Marco practicó dos veces en Namasté y luego me invitó a salir.  Bueno, en realidad,  invitó a surfear a mis hijos y de todos, fue Ariel,  el tercero,  quien insistió en ir a Limón.  Sinceramente, yo no estaba en búsqueda de una relación en ese momento y no tenía ganas de ir.  Pero Ariel insistió tanto,  se levantó temprano y con su tabla de surf vino a levantarme: "Mami,  por favor!".  Manejé hasta Limón  casi arrastrada.  Pero pasamos un día tranquilo,  Marco ayudándole a Ariel en las olas y yo conversando con su hermana.

Al final del día en la playa,  ya cruzando el Braulio Carrillo de regreso a San José,  Ariel se volvió y me dijo: "Mamita,  este fue el día más feliz de mi vida."  A sus diez años, cayó dormido en el asiento del pasajero y yo continúe manejando en la oscuridad conmovida.  Al salir del Parque Nacional,  sentí un bombazo literal en mi corazón.   Totalmente de la nada.  Comencé a llorar.  Sentía que el corazón me iba a explotar y de pronto,  de la nada,  sentí un amor absoluto por la vida y por este hombre que empezaba a conocer.

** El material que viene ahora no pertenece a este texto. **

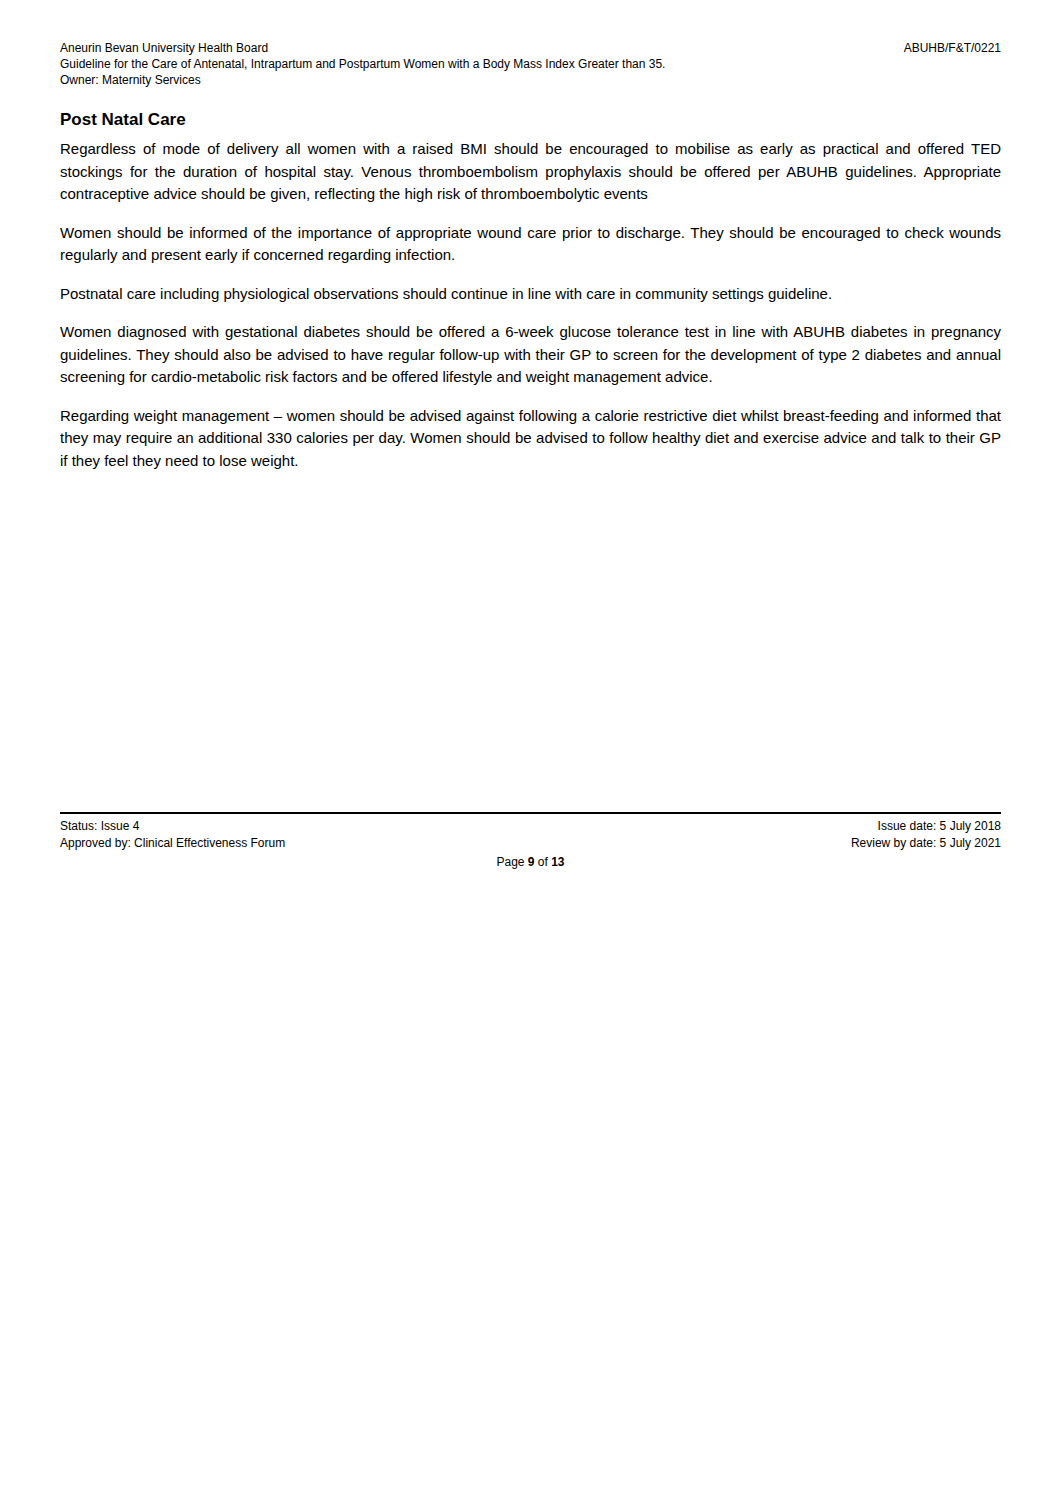Aneurin Bevan University Health Board ABUHB/F&T/0221
Guideline for the Care of Antenatal, Intrapartum and Postpartum Women with a Body Mass Index Greater than 35.
Owner: Maternity Services
Post Natal Care
Regardless of mode of delivery all women with a raised BMI should be encouraged to mobilise as early as practical and offered TED stockings for the duration of hospital stay. Venous thromboembolism prophylaxis should be offered per ABUHB guidelines. Appropriate contraceptive advice should be given, reflecting the high risk of thromboembolytic events
Women should be informed of the importance of appropriate wound care prior to discharge. They should be encouraged to check wounds regularly and present early if concerned regarding infection.
Postnatal care including physiological observations should continue in line with care in community settings guideline.
Women diagnosed with gestational diabetes should be offered a 6-week glucose tolerance test in line with ABUHB diabetes in pregnancy guidelines. They should also be advised to have regular follow-up with their GP to screen for the development of type 2 diabetes and annual screening for cardio-metabolic risk factors and be offered lifestyle and weight management advice.
Regarding weight management – women should be advised against following a calorie restrictive diet whilst breast-feeding and informed that they may require an additional 330 calories per day. Women should be advised to follow healthy diet and exercise advice and talk to their GP if they feel they need to lose weight.
Status: Issue 4 Issue date: 5 July 2018
Approved by: Clinical Effectiveness Forum Review by date: 5 July 2021
Page 9 of 13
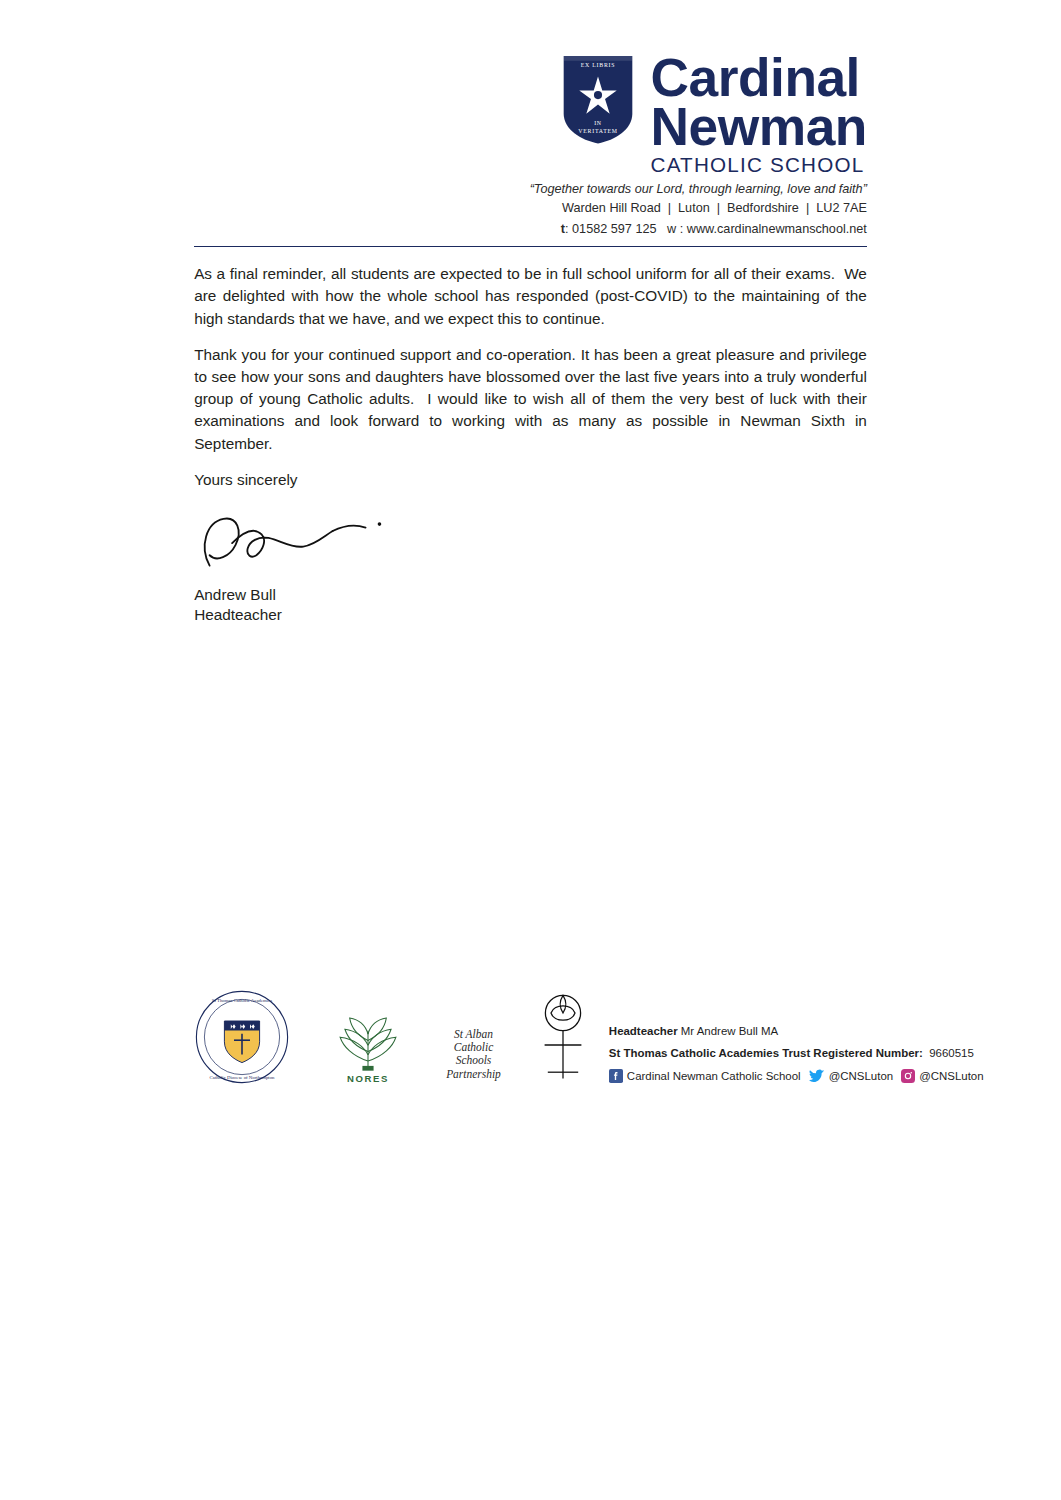EX LIBRIS IN VERITATEM
Cardinal Newman CATHOLIC SCHOOL
“Together towards our Lord, through learning, love and faith” Warden Hill Road | Luton | Bedfordshire | LU2 7AE t: 01582 597 125 w : www.cardinalnewmanschool.net
As a final reminder, all students are expected to be in full school uniform for all of their exams. We are delighted with how the whole school has responded (post-COVID) to the maintaining of the high standards that we have, and we expect this to continue.
Thank you for your continued support and co-operation. It has been a great pleasure and privilege to see how your sons and daughters have blossomed over the last five years into a truly wonderful group of young Catholic adults. I would like to wish all of them the very best of luck with their examinations and look forward to working with as many as possible in Newman Sixth in September.
Yours sincerely
Andrew Bull Headteacher
St Thomas Catholic Academies Catholic Diocese of Northampton
NORES
St Alban
Catholic
Schools
Partnership
Headteacher Mr Andrew Bull MA
St Thomas Catholic Academies Trust Registered Number: 9660515
Cardinal Newman Catholic School @CNSLuton @CNSLuton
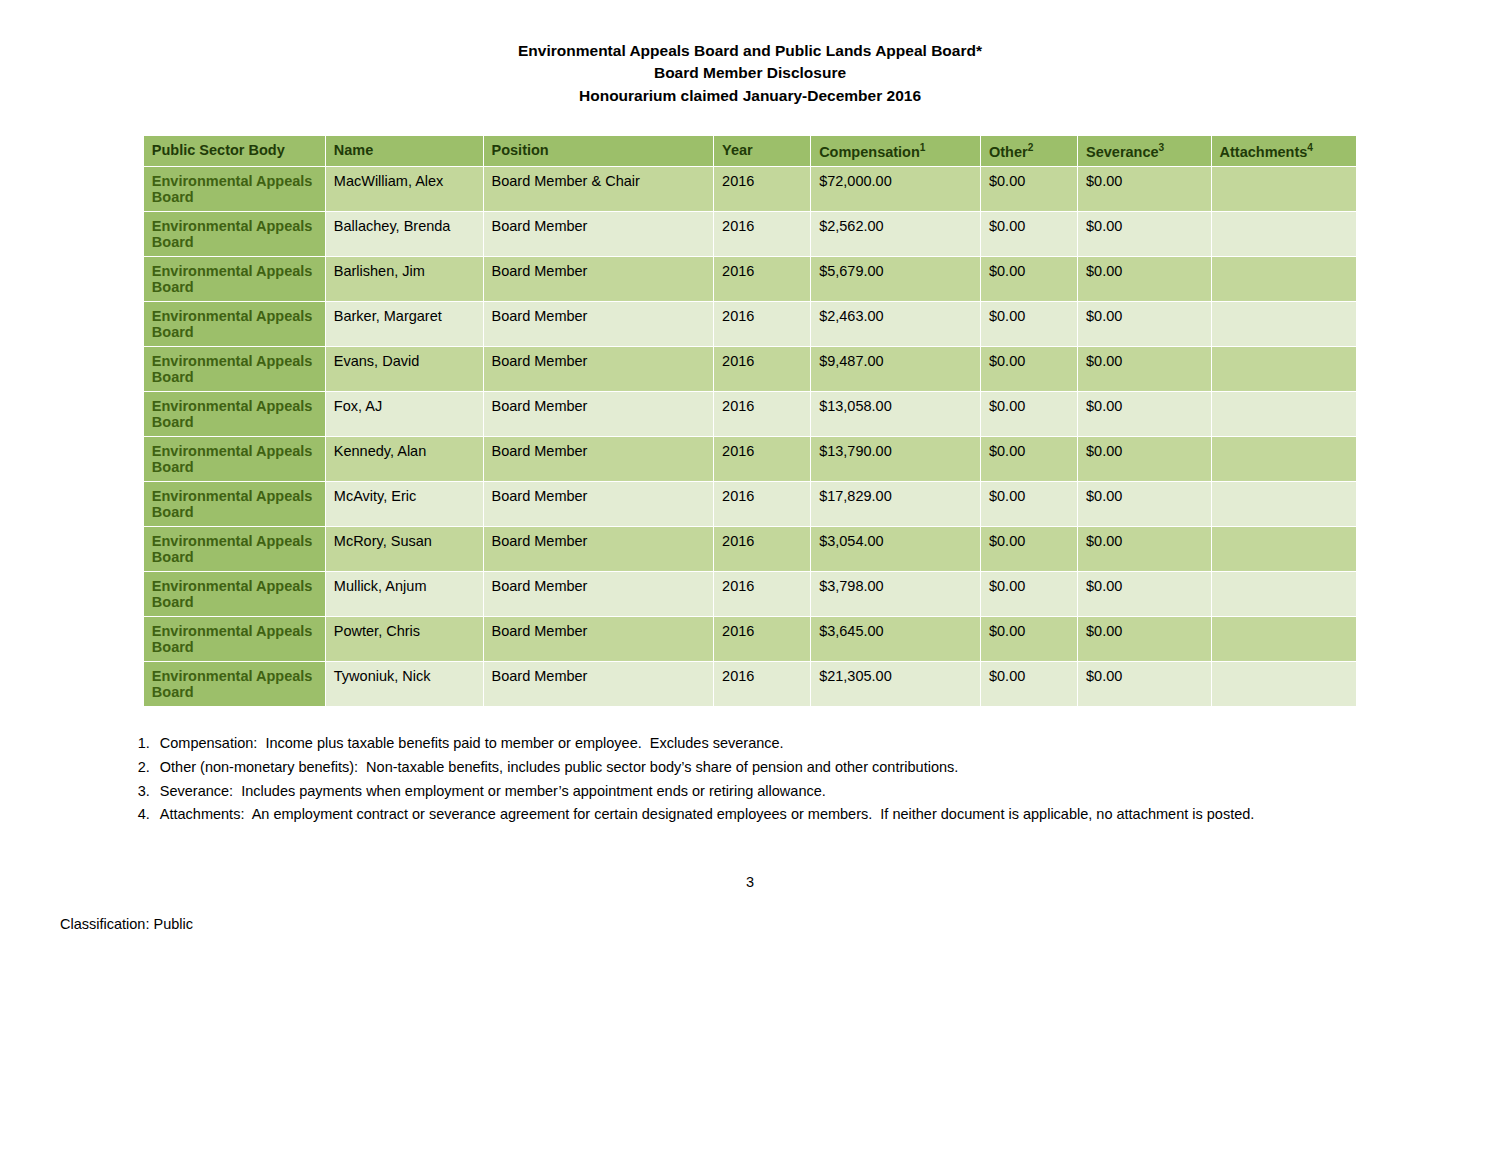Environmental Appeals Board and Public Lands Appeal Board*
Board Member Disclosure
Honourarium claimed January-December 2016
| Public Sector Body | Name | Position | Year | Compensation 1 | Other 2 | Severance 3 | Attachments 4 |
| --- | --- | --- | --- | --- | --- | --- | --- |
| Environmental Appeals Board | MacWilliam, Alex | Board Member & Chair | 2016 | $72,000.00 | $0.00 | $0.00 | |
| Environmental Appeals Board | Ballachey, Brenda | Board Member | 2016 | $2,562.00 | $0.00 | $0.00 | |
| Environmental Appeals Board | Barlishen, Jim | Board Member | 2016 | $5,679.00 | $0.00 | $0.00 | |
| Environmental Appeals Board | Barker, Margaret | Board Member | 2016 | $2,463.00 | $0.00 | $0.00 | |
| Environmental Appeals Board | Evans, David | Board Member | 2016 | $9,487.00 | $0.00 | $0.00 | |
| Environmental Appeals Board | Fox, AJ | Board Member | 2016 | $13,058.00 | $0.00 | $0.00 | |
| Environmental Appeals Board | Kennedy, Alan | Board Member | 2016 | $13,790.00 | $0.00 | $0.00 | |
| Environmental Appeals Board | McAvity, Eric | Board Member | 2016 | $17,829.00 | $0.00 | $0.00 | |
| Environmental Appeals Board | McRory, Susan | Board Member | 2016 | $3,054.00 | $0.00 | $0.00 | |
| Environmental Appeals Board | Mullick, Anjum | Board Member | 2016 | $3,798.00 | $0.00 | $0.00 | |
| Environmental Appeals Board | Powter, Chris | Board Member | 2016 | $3,645.00 | $0.00 | $0.00 | |
| Environmental Appeals Board | Tywoniuk, Nick | Board Member | 2016 | $21,305.00 | $0.00 | $0.00 | |
Compensation: Income plus taxable benefits paid to member or employee. Excludes severance.
Other (non-monetary benefits): Non-taxable benefits, includes public sector body’s share of pension and other contributions.
Severance: Includes payments when employment or member’s appointment ends or retiring allowance.
Attachments: An employment contract or severance agreement for certain designated employees or members. If neither document is applicable, no attachment is posted.
3
Classification: Public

De ahí,  la historia se movió bastante rápido.  Decidimos casarnos un mes después en una ceremonia íntima con los amigos más allegados.  Quedé embarazada de Gael en Junio del 2007 y regresé a India embarazada en agosto de ese mismo año.  Totalmente sorprendida por el giro que dio mi vida en un instante, supe que tenía que regresar a India cuanto antes por mi autorización.  Sharath me la había ofrecido para el siguiente año,  pero en un año estaría con una panzota..imposible!   En medio de achaques espantosos,  preparé el viaje más duro que jamás haya hecho al shala: este bebé pedía estar en India lo antes posible.